Понять, что говорит сеньора толком не представлялось возможным, отчасти из-за моего слабого знания португальского языка, отчасти из-за дикции декламаторши, поскольку во рту у неё изрядно не доставало зубов, да и к тому же создавалось впечатление, что она подспудно жуёт целлофан, и одновременно пытается грызть дёснами попкорн. Но понимать речь в такой ситуации не принципиально, поэтому я сосредоточилась на одежде новой приятельницы. 
 
Кажется, она сшила одеяние сама, и не без мастерства. Вероятно, когда-то обучалась портняжному делу. И явно обладала дизайнерским талантом. Все вещи на ней сшиты из одинаковой ткани, скорее всего обивочной, с чередующимися широкими и узкими полосами. Полагаю, она нашла обрез где-то на помойке. Был куплен кем-то когда-то, чтобы обновить мебельную обшивку, но залежался, всё не до того, потом-потом, и, как водится, незаметно прошли годы, и уже внуки обнаружили в бабушкином сундуке затхлый рулон, который без сожаления и выбросили. И вот ткань обрела второе рождение, вдохновив никому неизвестную модельершу.

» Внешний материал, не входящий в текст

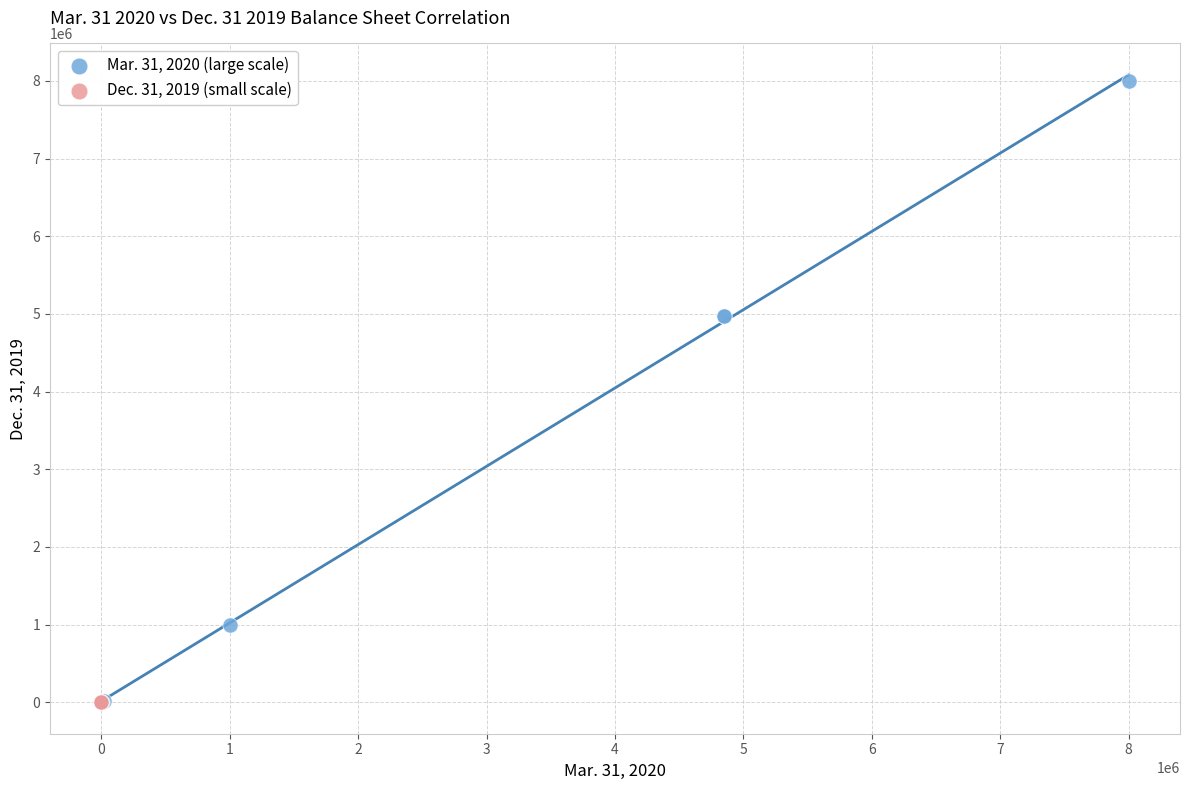

Which series reaches the maximum Y coordinate?

Mar. 31, 2020 (large scale)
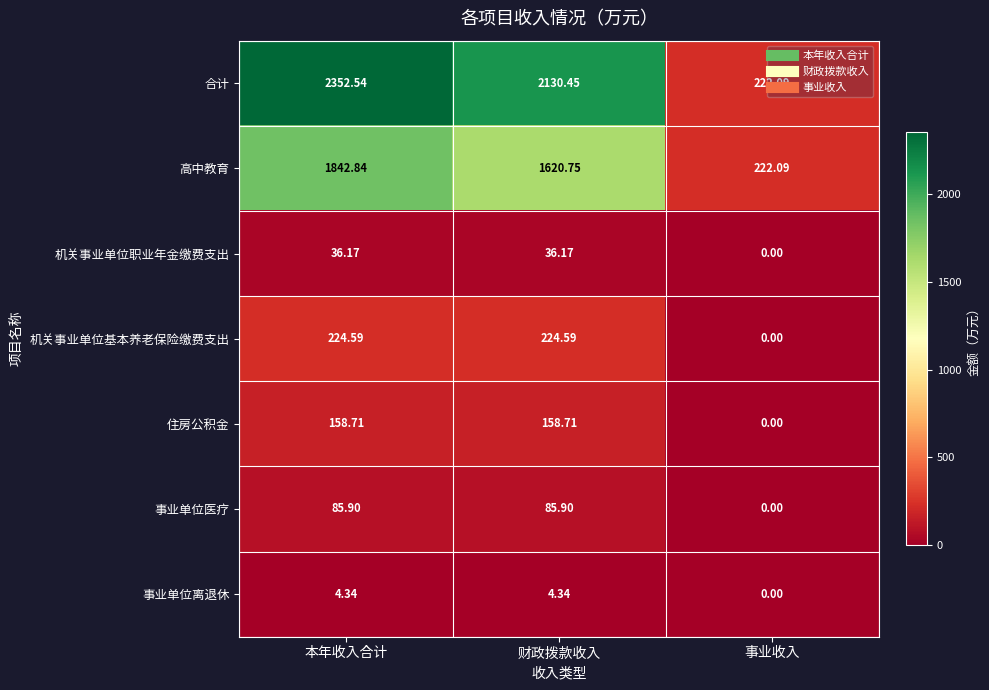

Rank the series at 财政拨款收入 from highest to lowest value.

合计, 高中教育, 机关事业单位基本养老保险缴费支出, 住房公积金, 事业单位医疗, 机关事业单位职业年金缴费支出, 事业单位离退休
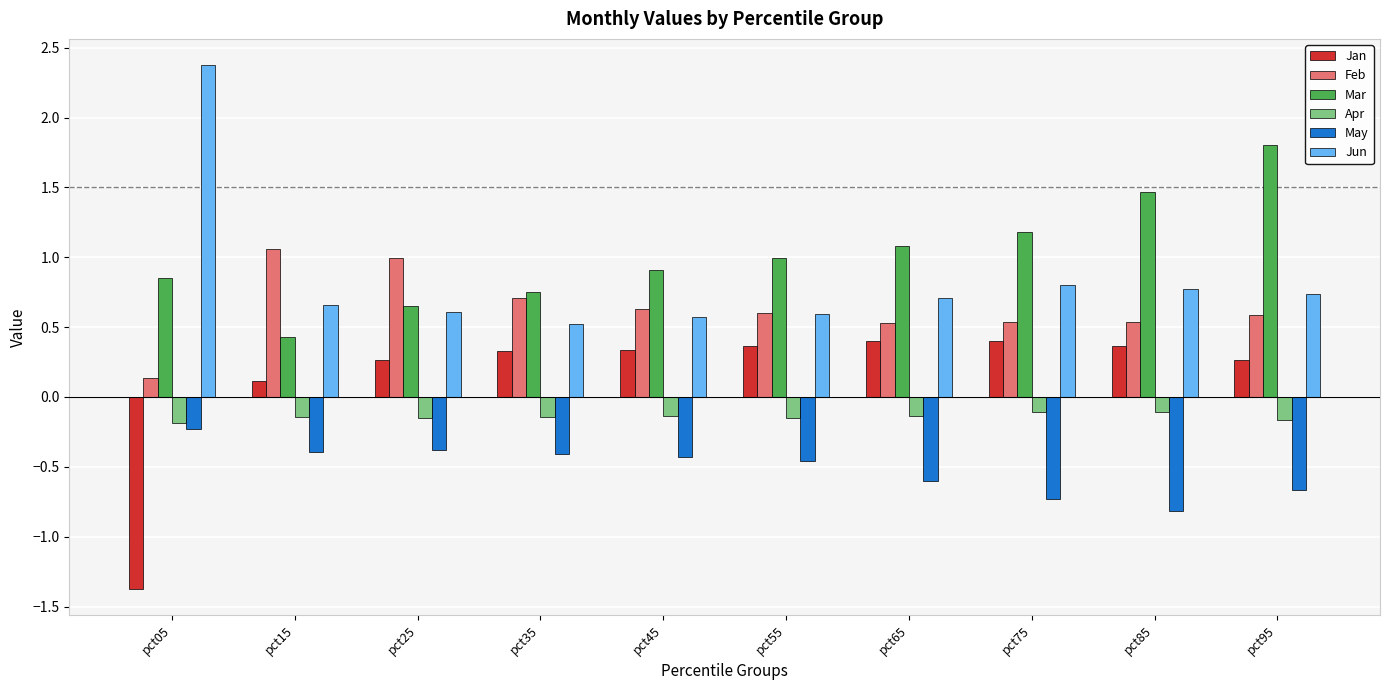

What value does the Feb series have at pct55?

0.6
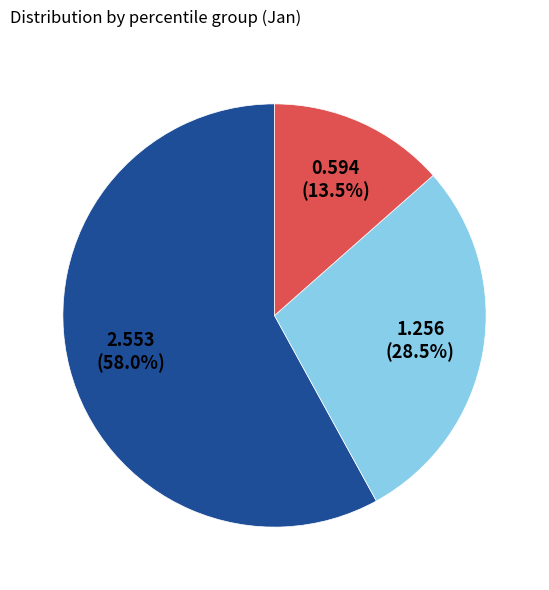

Does any single category account for the majority?

Yes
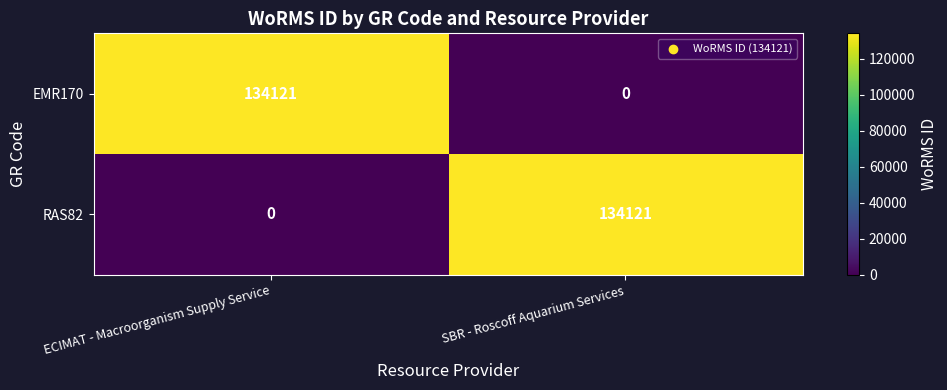

What is the difference between the highest and lowest values at ECIMAT - Macroorganism Supply Service?

134121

Растрёпанные волосы венчала шапка, напоминающая поварской колпак в сочетании с капитанской фуражкой. На теле платье-пальто-халат-фрак с замысловатыми фалдами, лацканами, воротником, карманами. Из под пол виделись брюки-клёш с бахромой от абажура. Обувь прикрывали гамаши всё из той же полосатой ткани.
Сеньора уже демонстрировала мне тканевый браслет на руке, естественно, полосатый, с вышитыми мулине одинаковыми закорючками. И тут я отчётливо разобрала, что говорит она.
- Это моё настоящее имя. Я увидела его во сне. И сразу поняла, что оно истинное. Но это другой язык, не португальский. Я не знаю какой, но уверена, что вот эта буква А... эта Р... Н...
Она поочерёдно указывала чёрным ногтем в совершенно идентичные крючки на обмотке запястья, и называла их с огромной нежностью. 
 
- А это никакая буква, - остановилась на последней закорючке, точно такой же, как и все прочие, вздохнула с мукой. - Я не знаю, что это, но оно самое важное!

Медленно перевела взгляд в мои глаза, заговорила с нарастающей силой. Я почувствовала, как её безумие проникает в мозг, подскочила, быстро попрощалась, кинула мелочь на стойку, и торопливо зашагала через дорогу в сторону дома. На всякий случай оглянулась издалека - она не шла за мной, растворилась в ночи, чтобы уже больше никогда не встретиться.


На фото: ночной лиссабонский фонарь. Фотография автора.